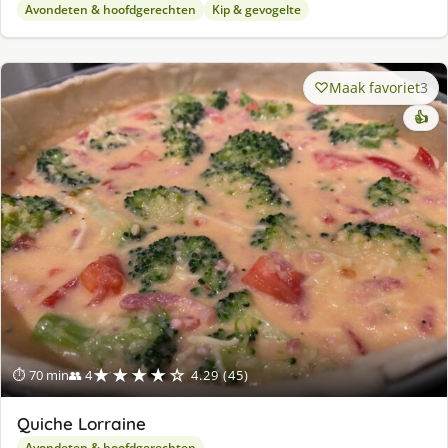
Avondeten & hoofdgerechten
Kip & gevogelte
Maak favoriet
3
👍
★★★★☆
⏱ 70 min
👥 4
4.29 (45)
Quiche Lorraine
Avondeten & hoofdgerechten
◇ ◇ ◇ ◇ ◇ ◇ ◇
**Required work**
Output the data above in full. Skip every picture.

**Task solution**
Avondeten & hoofdgerechten
Kip & gevogelte
Maak favoriet
3
👍
★★★★☆
⏱ 70 min
👥 4
4.29 (45)
Quiche Lorraine
Avondeten & hoofdgerechten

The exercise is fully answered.